[Source material — start]
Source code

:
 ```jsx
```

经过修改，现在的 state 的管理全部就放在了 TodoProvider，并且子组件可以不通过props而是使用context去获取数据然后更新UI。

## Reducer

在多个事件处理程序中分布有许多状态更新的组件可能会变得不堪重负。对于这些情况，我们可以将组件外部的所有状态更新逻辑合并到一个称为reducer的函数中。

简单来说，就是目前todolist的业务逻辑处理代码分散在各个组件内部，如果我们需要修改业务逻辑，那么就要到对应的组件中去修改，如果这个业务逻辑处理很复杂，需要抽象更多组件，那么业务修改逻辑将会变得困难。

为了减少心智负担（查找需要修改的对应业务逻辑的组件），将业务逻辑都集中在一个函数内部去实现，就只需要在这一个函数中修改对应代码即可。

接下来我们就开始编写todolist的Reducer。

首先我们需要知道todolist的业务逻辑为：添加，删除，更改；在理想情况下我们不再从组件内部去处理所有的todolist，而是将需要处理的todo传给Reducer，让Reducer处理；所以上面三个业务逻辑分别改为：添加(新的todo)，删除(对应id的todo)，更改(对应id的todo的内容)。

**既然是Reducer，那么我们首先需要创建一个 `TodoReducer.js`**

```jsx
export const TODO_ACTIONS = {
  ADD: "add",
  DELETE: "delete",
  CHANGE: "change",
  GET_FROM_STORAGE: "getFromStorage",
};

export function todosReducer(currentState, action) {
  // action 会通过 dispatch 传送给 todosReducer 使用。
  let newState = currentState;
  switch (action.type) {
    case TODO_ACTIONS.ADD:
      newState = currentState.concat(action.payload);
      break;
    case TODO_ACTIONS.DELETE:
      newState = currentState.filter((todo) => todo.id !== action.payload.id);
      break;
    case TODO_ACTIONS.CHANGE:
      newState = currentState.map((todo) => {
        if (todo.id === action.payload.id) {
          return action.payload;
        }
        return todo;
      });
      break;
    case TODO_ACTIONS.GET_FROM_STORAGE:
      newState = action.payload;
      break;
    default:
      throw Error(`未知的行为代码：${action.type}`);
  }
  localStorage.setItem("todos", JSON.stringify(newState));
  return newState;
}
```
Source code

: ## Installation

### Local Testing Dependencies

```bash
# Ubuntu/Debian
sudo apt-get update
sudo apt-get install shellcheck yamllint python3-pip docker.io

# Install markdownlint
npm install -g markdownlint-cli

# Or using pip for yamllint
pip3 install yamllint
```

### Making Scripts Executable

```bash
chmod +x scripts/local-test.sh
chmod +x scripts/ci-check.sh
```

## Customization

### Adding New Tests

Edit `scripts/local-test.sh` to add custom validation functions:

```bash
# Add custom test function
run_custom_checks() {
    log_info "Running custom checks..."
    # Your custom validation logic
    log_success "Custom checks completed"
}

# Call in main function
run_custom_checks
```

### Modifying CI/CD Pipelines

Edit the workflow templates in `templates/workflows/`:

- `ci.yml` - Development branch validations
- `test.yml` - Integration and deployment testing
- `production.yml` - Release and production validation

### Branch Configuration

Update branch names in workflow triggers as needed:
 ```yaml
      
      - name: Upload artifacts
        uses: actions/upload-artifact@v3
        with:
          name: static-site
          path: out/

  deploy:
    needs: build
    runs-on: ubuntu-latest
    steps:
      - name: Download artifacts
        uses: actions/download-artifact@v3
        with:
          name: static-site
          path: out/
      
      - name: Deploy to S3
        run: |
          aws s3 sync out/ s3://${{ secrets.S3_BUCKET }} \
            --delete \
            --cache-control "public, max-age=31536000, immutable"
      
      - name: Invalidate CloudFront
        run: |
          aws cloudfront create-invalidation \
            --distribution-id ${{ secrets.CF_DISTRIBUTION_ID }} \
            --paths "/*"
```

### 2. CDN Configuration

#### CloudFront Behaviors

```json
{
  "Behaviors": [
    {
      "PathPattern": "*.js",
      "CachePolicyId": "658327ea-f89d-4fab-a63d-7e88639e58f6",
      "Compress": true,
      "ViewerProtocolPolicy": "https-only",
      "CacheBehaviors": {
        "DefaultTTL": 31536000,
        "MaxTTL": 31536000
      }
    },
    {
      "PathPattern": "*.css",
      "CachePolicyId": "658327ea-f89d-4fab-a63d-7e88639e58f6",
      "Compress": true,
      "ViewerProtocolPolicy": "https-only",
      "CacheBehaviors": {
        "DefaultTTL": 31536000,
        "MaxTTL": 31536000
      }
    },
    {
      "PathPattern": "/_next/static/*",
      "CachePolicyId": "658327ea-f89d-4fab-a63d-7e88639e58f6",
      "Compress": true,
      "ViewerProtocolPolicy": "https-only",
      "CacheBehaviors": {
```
[Source material — finish]
(The problem): Within the records, filter for lines that contain the word "PathPattern" and show each one.

(Solution):
      "PathPattern": "*.js",
      "PathPattern": "*.css",
      "PathPattern": "/_next/static/*",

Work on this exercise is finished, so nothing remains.